Other industries that have been highly dependent on data—financial services, healthcare, and logistics, for instance—have already begun re-architecting their security frameworks. 

Playing catch-up?

Then there are industries where organizations are playing catch-up to their massive data growth and heightened security risks. Sadly, one of the most at-risk industries when it comes to ensuring their futures as data-driven organizations is government, a segment where the sophisticated and innovative use of data can have massive upsides for our societies. At the federal or national level, governments often understand the risk, but their bureaucracies impede their ability to address the problem in a timely manner. And local governments may be slightly nimbler, but they face a familiar problem: The lack of sufficient financial and personnel resources to suitably address the risks.

So, what should organizations do in order to properly secure their status as data companies? 

First: Organizations should reimagine their cybersecurity defensive posture—perhaps radically so, if data is becoming a critical point of differentiation for your organization. Prevention controls must be deployed at every phase of the much-discussed intrusion kill chain. That’s become increasingly difficult with the expansion of data silos and new threat vectors that span far beyond the perimeter. That means a platform approach to securing all those “data lakes” that have evolved in recent years, where a common security framework is deployed in each and every data lake. It’s more efficient to manage, less expensive to procure, and faster to deploy.

Second: You need to move away from the multi-security-solution-vendor paradigm that has spread like kudzu over the years. Having a different vendor for dozens or even hundreds of point products for cybersecurity is a losing proposition. 

Your InfoSec team has to be certified on dozens of vendors’ solutions and then retrained on a regular basis to maintain that certification. Plus, there’s the stark reality that having multiple vendors’ point products doesn’t promote redundancy and reinforcement; quite the contrary. Since those different vendors designed their solutions for specific problems, those products were never going to work seamlessly together. 

Third: Business executives have to understand that, in order to become a data company, you actually have to store and have easy access to all that data. The good news is that, because data storage today is really cheap—both in your physical data centers and in the cloud—you have access to more data than ever. And powerful analytics tools allow you to find the needle in the haystack that can make the difference between really understanding your customers and guessing what they want. 

But that puts the onus back on your CISO and the SecOps teams to reliably, efficiently, and affordably secure all that data. As we’ve often discussed on SecurityRoundtable.org, you don’t do that simply by hiring more security engineers, for several reasons.

One, there is a big and growing gap between security skills required and talent available.

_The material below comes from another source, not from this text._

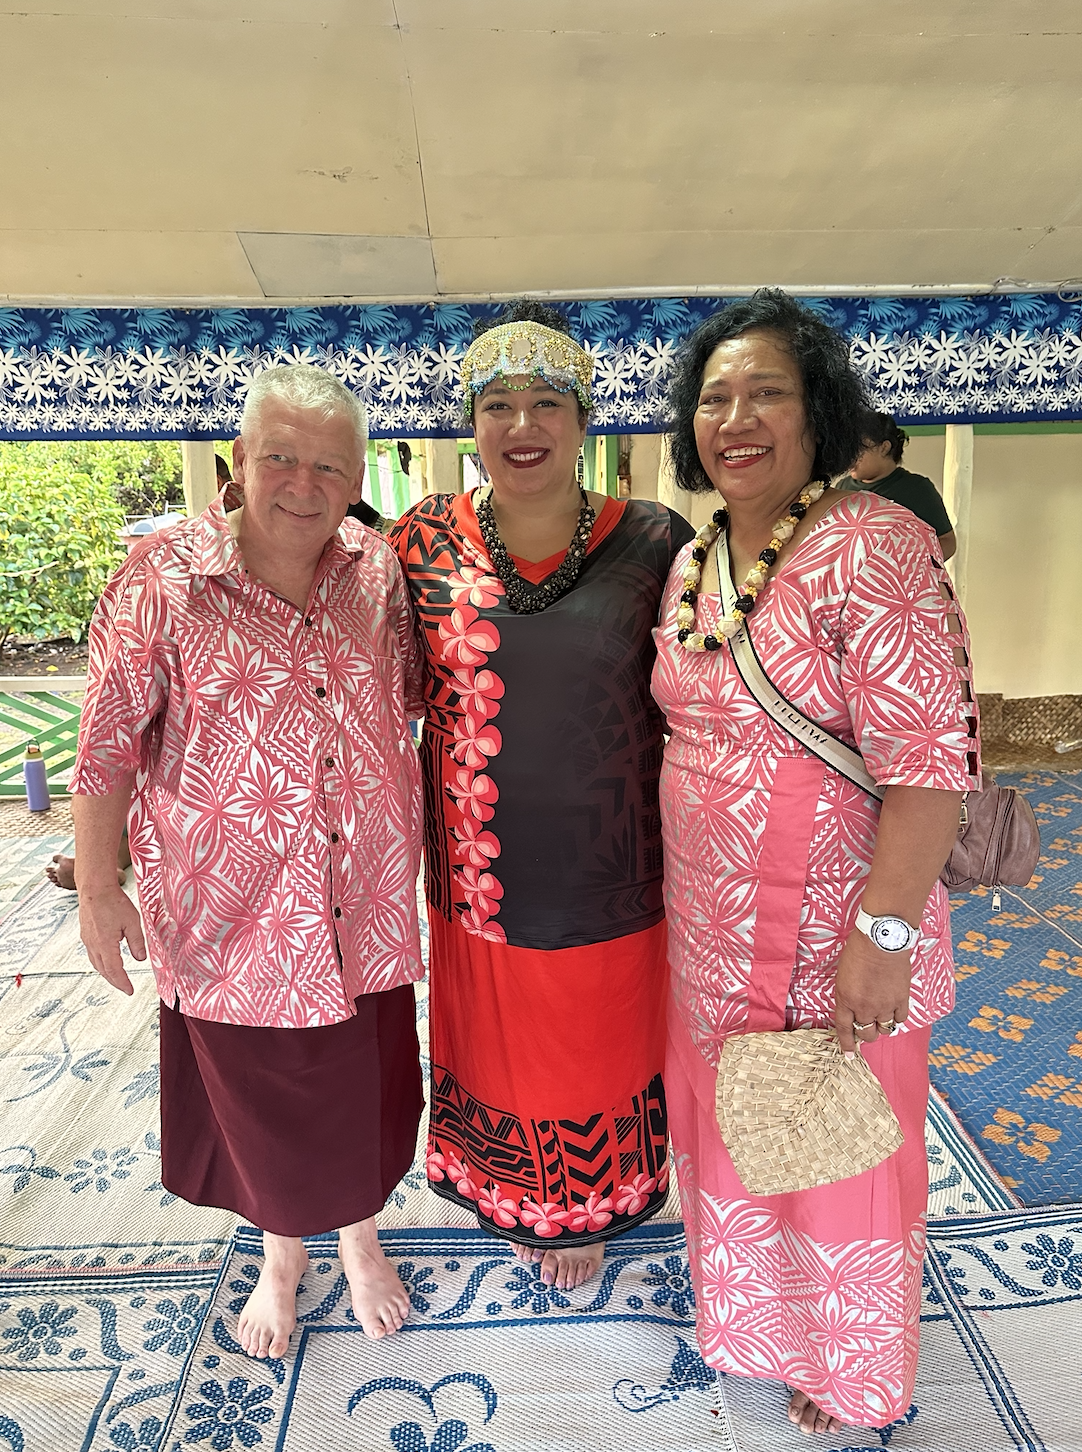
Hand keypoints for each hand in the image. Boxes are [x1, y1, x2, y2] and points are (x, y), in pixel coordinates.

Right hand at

Two, the bad guys are using sophisticated machine learning tools to spot vulnerabilities and exploit them, and you need to counter software and automation with, well, software and automation. 

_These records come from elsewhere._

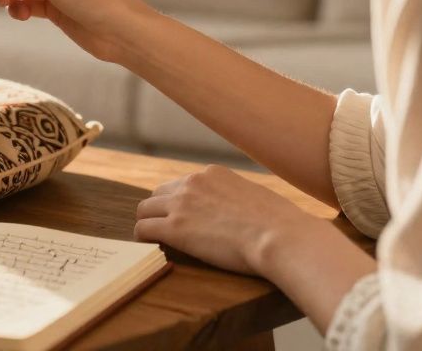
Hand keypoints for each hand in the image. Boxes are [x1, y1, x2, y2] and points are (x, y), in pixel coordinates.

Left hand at [134, 164, 323, 274]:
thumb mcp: (256, 196)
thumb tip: (242, 210)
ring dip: (147, 222)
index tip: (181, 215)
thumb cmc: (280, 223)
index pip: (183, 184)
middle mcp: (192, 184)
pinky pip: (143, 229)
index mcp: (213, 174)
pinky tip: (147, 247)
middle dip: (159, 210)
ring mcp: (181, 205)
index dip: (179, 202)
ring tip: (151, 238)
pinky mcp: (174, 228)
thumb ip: (239, 197)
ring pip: (145, 209)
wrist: (280, 236)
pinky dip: (141, 237)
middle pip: (159, 194)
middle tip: (162, 227)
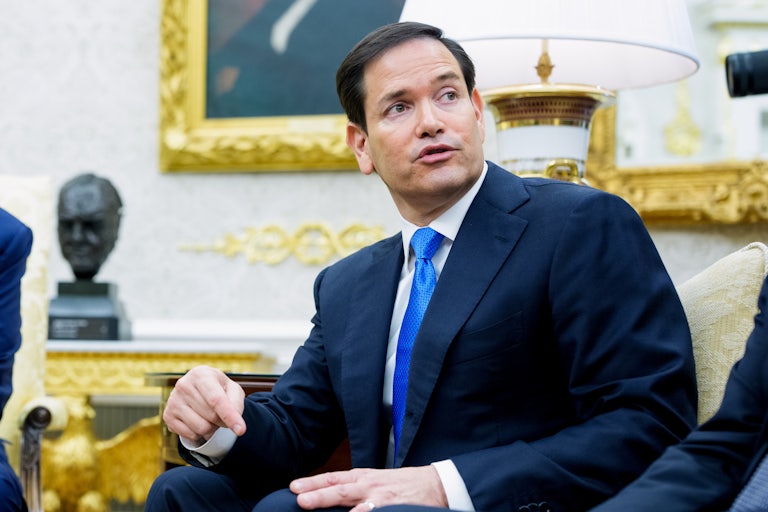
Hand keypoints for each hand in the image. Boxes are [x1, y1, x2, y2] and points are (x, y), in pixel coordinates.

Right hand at [163, 365, 245, 441]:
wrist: (199, 389)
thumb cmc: (219, 389)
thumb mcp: (233, 390)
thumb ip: (236, 403)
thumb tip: (235, 422)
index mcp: (201, 374)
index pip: (216, 400)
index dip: (230, 416)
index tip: (241, 430)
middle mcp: (184, 385)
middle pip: (211, 416)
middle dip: (222, 420)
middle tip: (221, 412)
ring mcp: (173, 400)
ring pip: (201, 428)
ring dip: (211, 428)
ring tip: (209, 416)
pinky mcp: (167, 415)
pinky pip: (190, 435)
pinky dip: (199, 433)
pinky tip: (198, 420)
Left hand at [289, 466, 447, 510]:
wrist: (438, 484)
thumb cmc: (405, 483)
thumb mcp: (378, 480)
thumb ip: (356, 488)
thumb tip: (330, 495)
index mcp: (364, 477)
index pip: (334, 478)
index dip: (314, 483)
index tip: (294, 488)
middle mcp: (370, 486)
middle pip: (340, 490)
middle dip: (318, 495)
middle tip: (299, 500)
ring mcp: (382, 499)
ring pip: (355, 507)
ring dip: (338, 510)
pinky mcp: (394, 510)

So, as you plot your strategy to harness all that massive data in order to transform your company into a data company, don’t forget to reconstruct your cybersecurity strategy in lockstep. If you don’t, the possibility of drowning in your data lake may be the least of your problems.

End Points

  • Every organization uses data in ways unimagined even a few short years ago.
  • Cybersecurity approaches need to be modernized to reflect that reality.
  • Organizations need to break down “data silos” by using comprehensive cybersecurity platforms.